The Academic Salon of the series of activities of Hujiang Economic Management Forum (issue 26) was successfully held

Updated:2022-05-19

On May 18, the Academic Salon of the series of activities of Hujiang economic and Management Forum of Business school (issue 26) was held at Tencent Conference (Conference No. 878-425-388). Professor Liu Bin of the Department of industrial engineering gave an academic report entitled when ignorance is bliss: the retailer's intelligence hazard under information sharing and exchange. Professor Li Junxiang of the Department of industrial engineering presided over and commented, and Guo Jinli participated in the comment.

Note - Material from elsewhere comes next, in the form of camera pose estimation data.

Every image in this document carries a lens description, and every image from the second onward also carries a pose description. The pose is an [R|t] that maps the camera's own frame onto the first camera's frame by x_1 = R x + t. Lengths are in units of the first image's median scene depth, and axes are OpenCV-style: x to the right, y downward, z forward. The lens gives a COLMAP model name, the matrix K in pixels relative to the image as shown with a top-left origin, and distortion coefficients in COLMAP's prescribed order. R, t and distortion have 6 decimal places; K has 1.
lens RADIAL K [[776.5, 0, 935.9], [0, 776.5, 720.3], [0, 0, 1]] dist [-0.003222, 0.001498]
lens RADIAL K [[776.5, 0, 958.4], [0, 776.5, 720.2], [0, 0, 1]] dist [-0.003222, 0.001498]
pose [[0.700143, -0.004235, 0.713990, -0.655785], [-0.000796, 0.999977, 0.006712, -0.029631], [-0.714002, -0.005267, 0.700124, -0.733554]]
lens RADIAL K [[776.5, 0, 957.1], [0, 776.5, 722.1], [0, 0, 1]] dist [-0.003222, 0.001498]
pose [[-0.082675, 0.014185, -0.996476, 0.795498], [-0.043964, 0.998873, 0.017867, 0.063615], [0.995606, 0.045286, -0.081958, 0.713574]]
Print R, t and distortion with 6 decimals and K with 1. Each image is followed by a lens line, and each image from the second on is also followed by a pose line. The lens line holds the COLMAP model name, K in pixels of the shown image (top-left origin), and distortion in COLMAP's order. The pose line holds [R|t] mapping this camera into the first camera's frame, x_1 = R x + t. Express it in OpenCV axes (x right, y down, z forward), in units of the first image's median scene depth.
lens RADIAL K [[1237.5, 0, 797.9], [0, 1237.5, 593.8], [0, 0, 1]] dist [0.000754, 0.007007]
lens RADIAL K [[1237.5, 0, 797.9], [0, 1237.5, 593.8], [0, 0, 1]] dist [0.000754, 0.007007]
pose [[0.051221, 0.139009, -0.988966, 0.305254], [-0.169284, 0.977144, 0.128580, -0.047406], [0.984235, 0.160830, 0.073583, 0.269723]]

Demand information has ubiquitously played a critical role in firms’ ordering and production planning. It is thus not uncommon for a supply chain firm to invest in demand information inference capability in industries; however, no study has explored the impact of such intelligence on supply chain firms and the entire supply chain’s efficiency. This paper investigates the impact of a retailer’s intelligence regarding the firms’ incentives in both information sharing and information exchanging in a supply chain with two competing manufacturers and a common retailer. In general, the capability of the retailer to infer the manufacturers’ demand information varies. A retailer is considered intelligent if he can infer

the manufacturers’ demand information based on the wholesale prices; otherwise, he is referred to as myopic. Our analysis first reveals that, regardless of whether the retailer is myopic or intelligent, the retailer does not want to unilaterally share his information upward with the manufacturers. Although the manufacturers can conditionally benefit from the retailer’s intelligence, the retailer faces a disadvantage for being intelligent (i.e., the retailer’s intelligence hazard) when product substitutability is low and information signal accuracy is high. We further find that a myopic retailer is willing to bilaterally exchange information with the manufacturers and the intelligence does not fully undermine the retailer’s incentives to exchange information; however, the retailer’s intelligence hazard still persists under information exchanging. We finally observe that side payment transfer may help eliminate the intelligence hazard under bilateral information exchanging, but it cannot resolve the intelligence hazard under unilateral information sharing.

After the report, the participating faculty and students discussed the topics involved in the article, and the two professors made wonderful summaries and comments on the main contributions, innovation, and future research direction of the article.